Job:
Print every line of the listing below verbatim, leaving out the pictures.

Provided entries:
#####

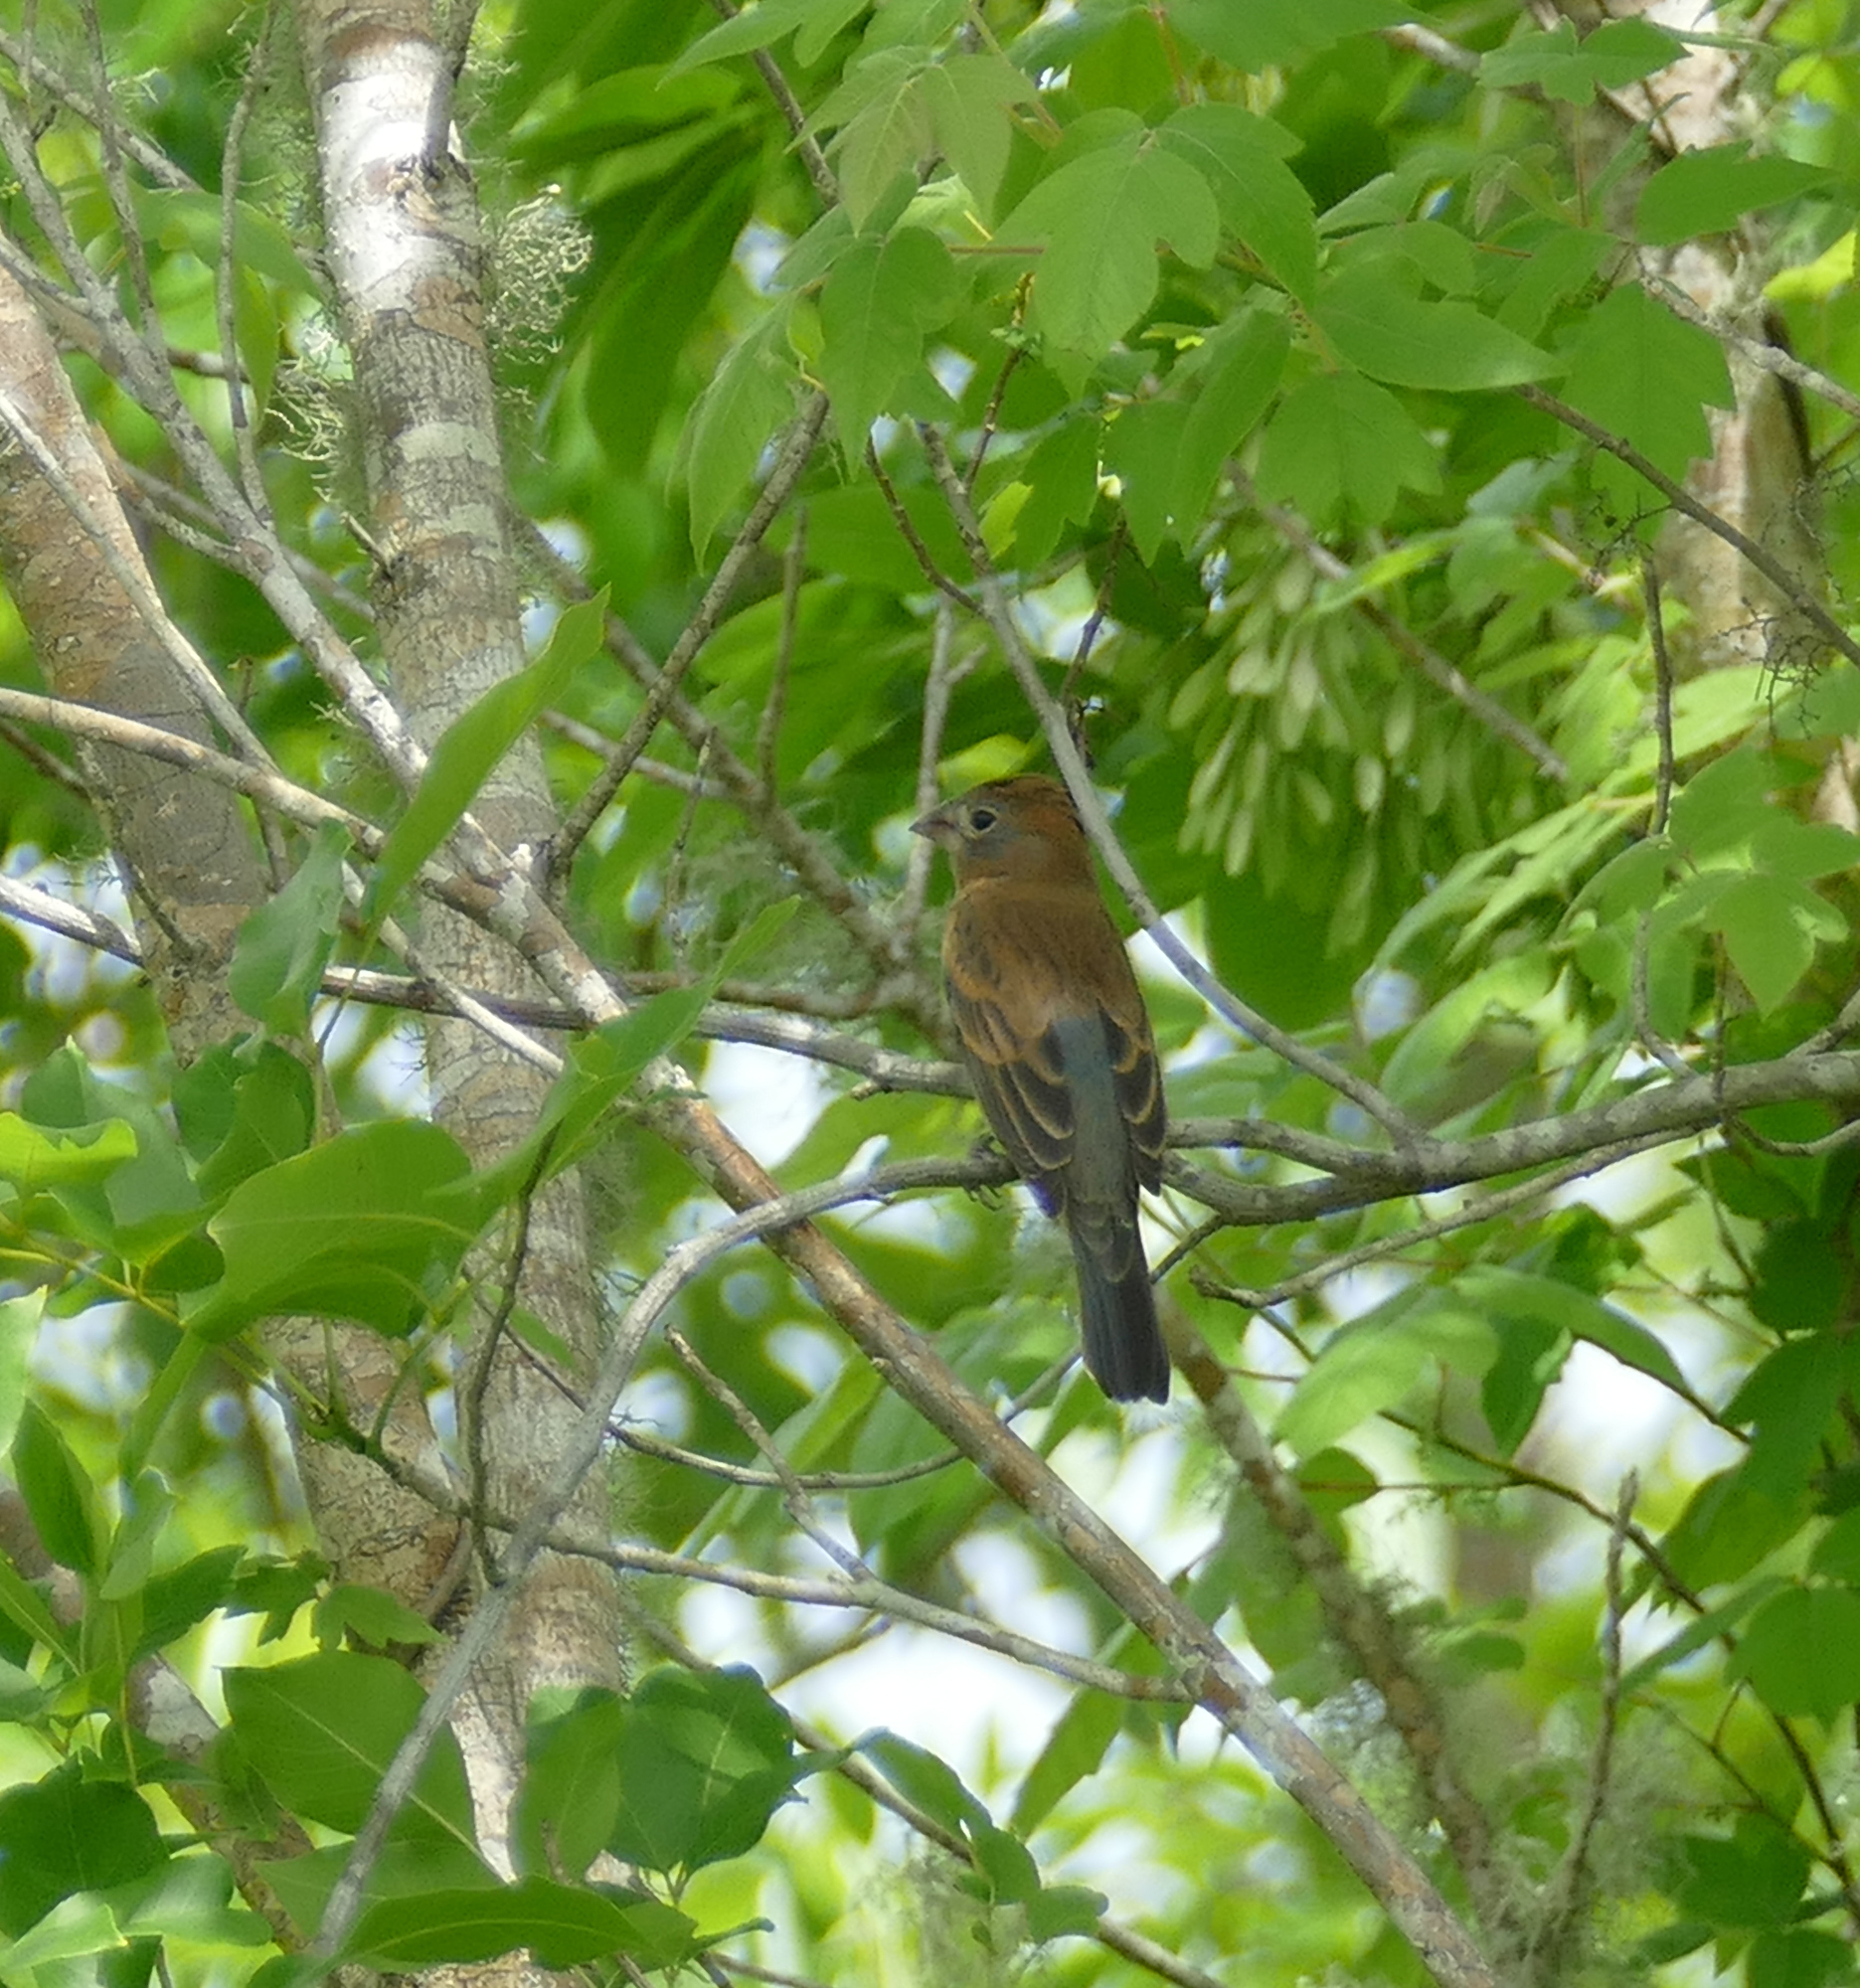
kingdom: Animalia
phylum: Chordata
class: Aves
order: Passeriformes
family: Cardinalidae
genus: Passerina
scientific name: Passerina caerulea
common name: Blue grosbeak
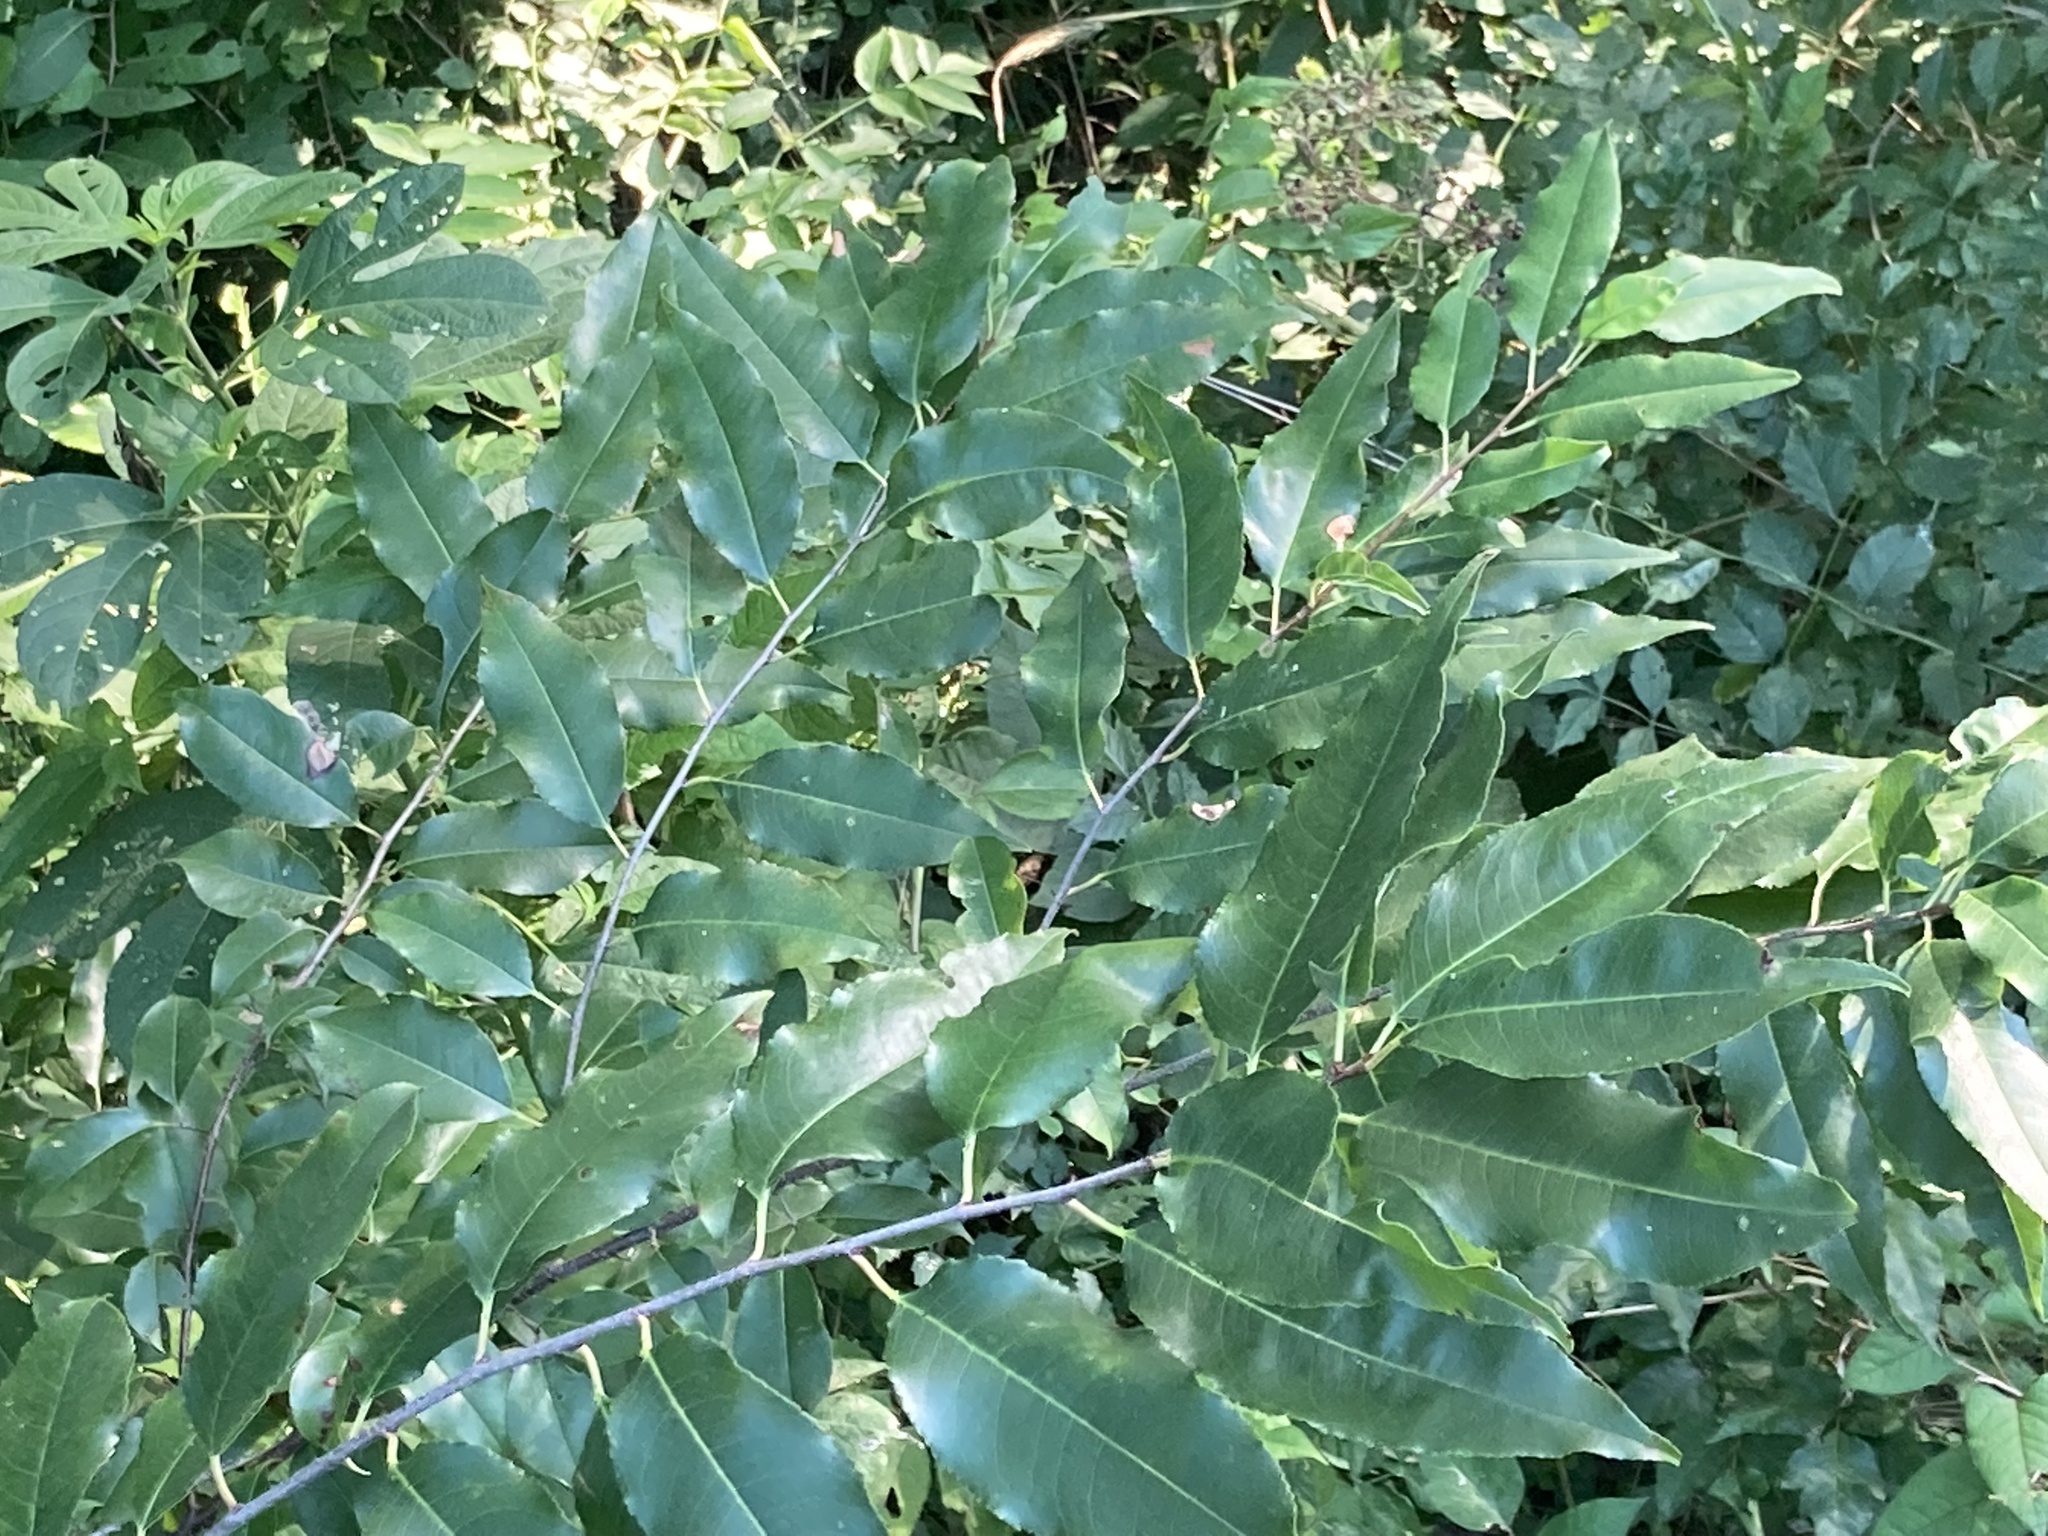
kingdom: Plantae
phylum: Tracheophyta
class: Magnoliopsida
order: Rosales
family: Rosaceae
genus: Prunus
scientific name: Prunus serotina
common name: Black cherry
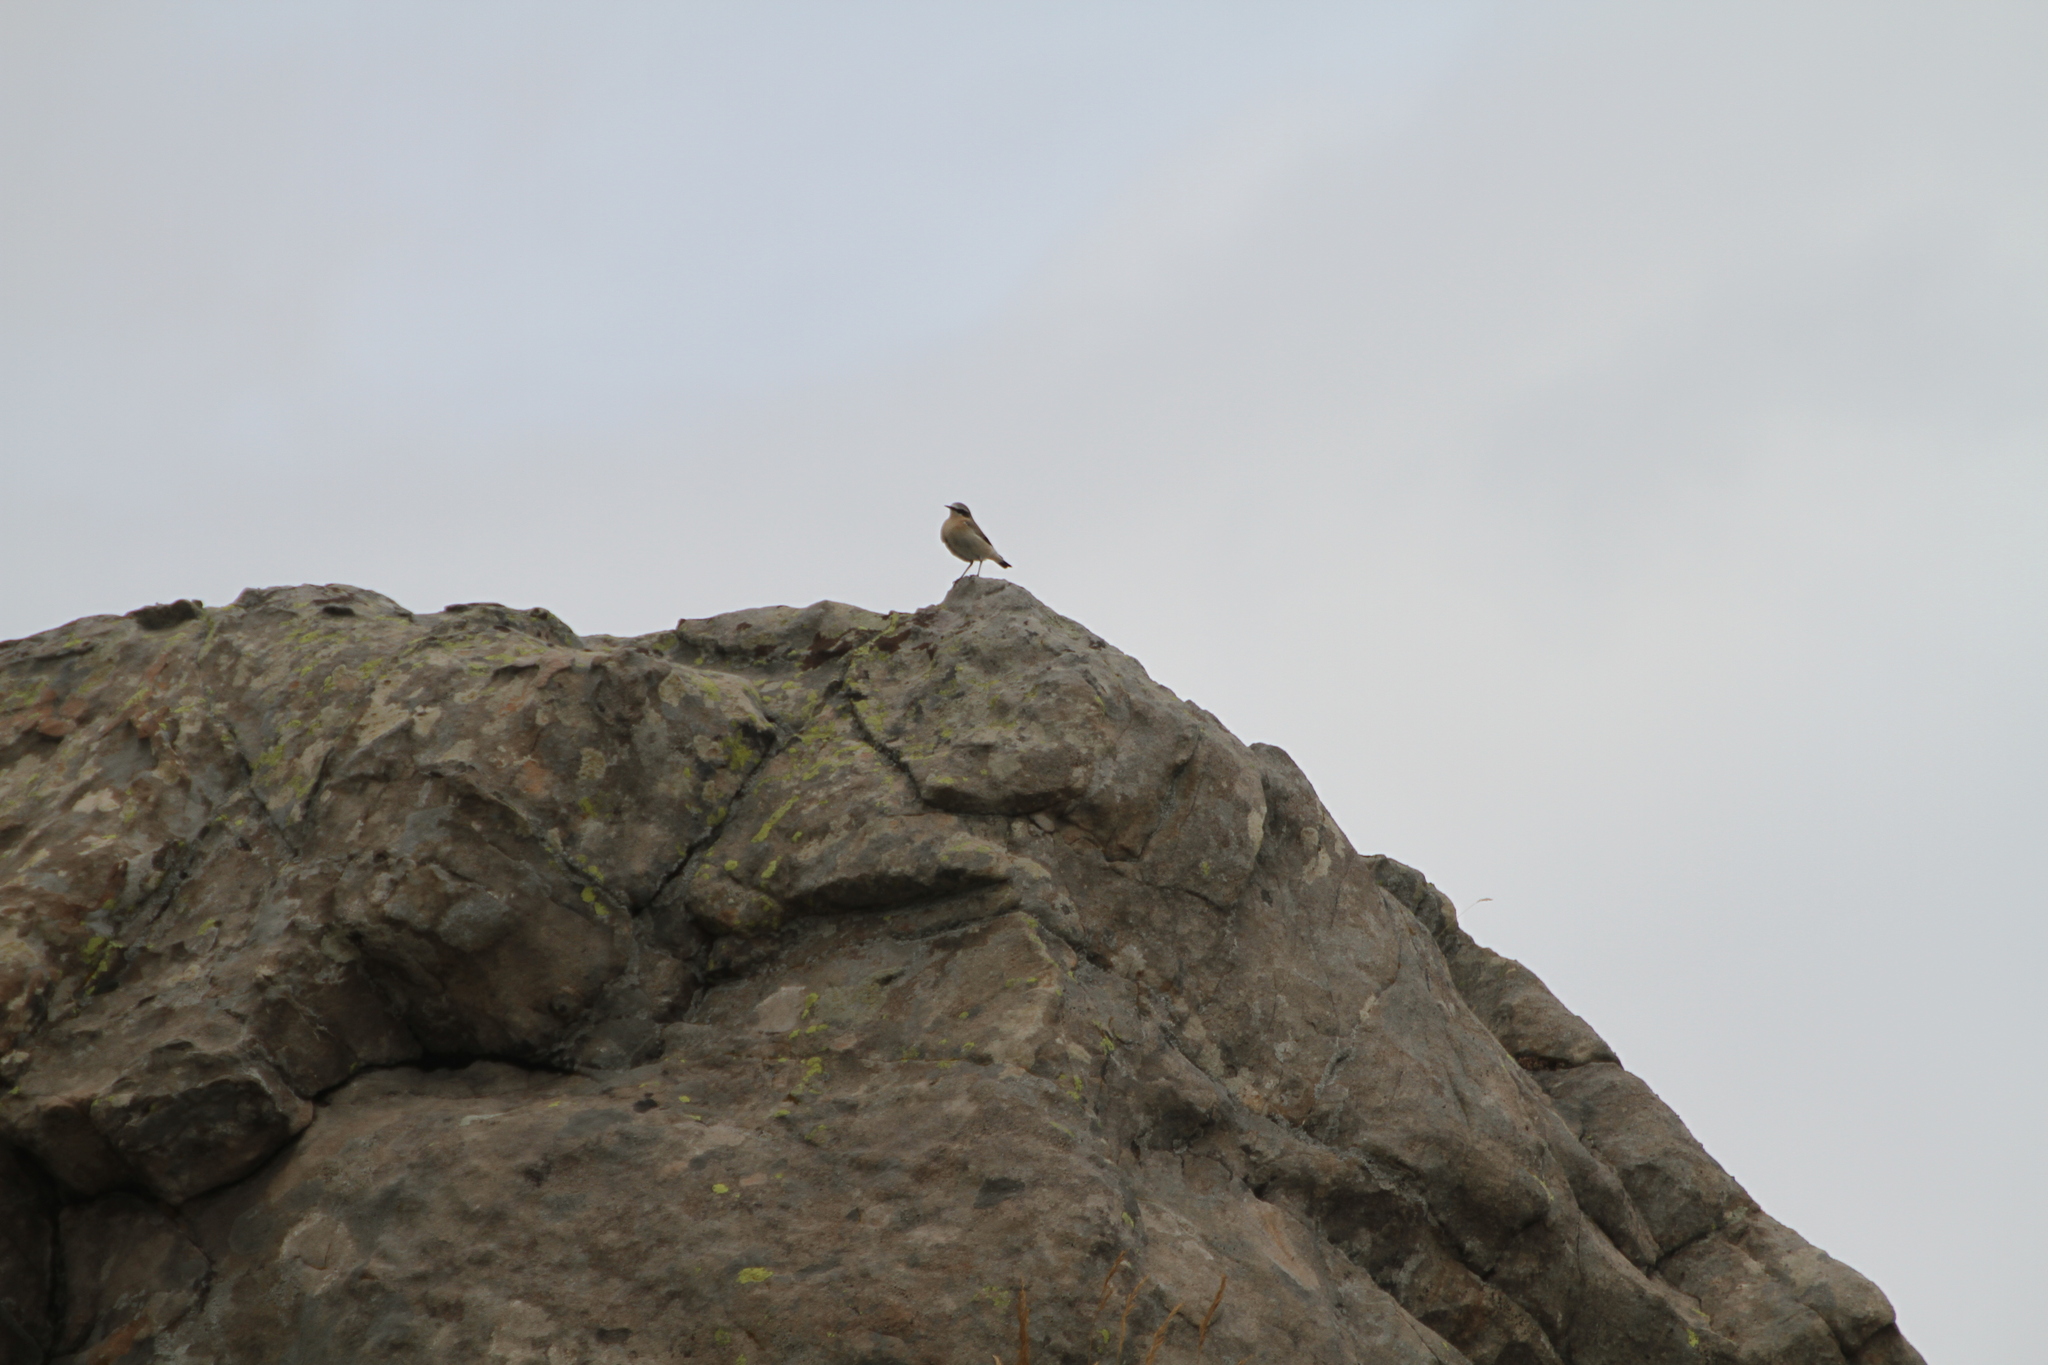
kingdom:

#####

Response:
kingdom: Animalia
phylum: Chordata
class: Aves
order: Passeriformes
family: Cardinalidae
genus: Passerina
scientific name: Passerina caerulea
common name: Blue grosbeak
kingdom: Plantae
phylum: Tracheophyta
class: Magnoliopsida
order: Rosales
family: Rosaceae
genus: Prunus
scientific name: Prunus serotina
common name: Black cherry
kingdom:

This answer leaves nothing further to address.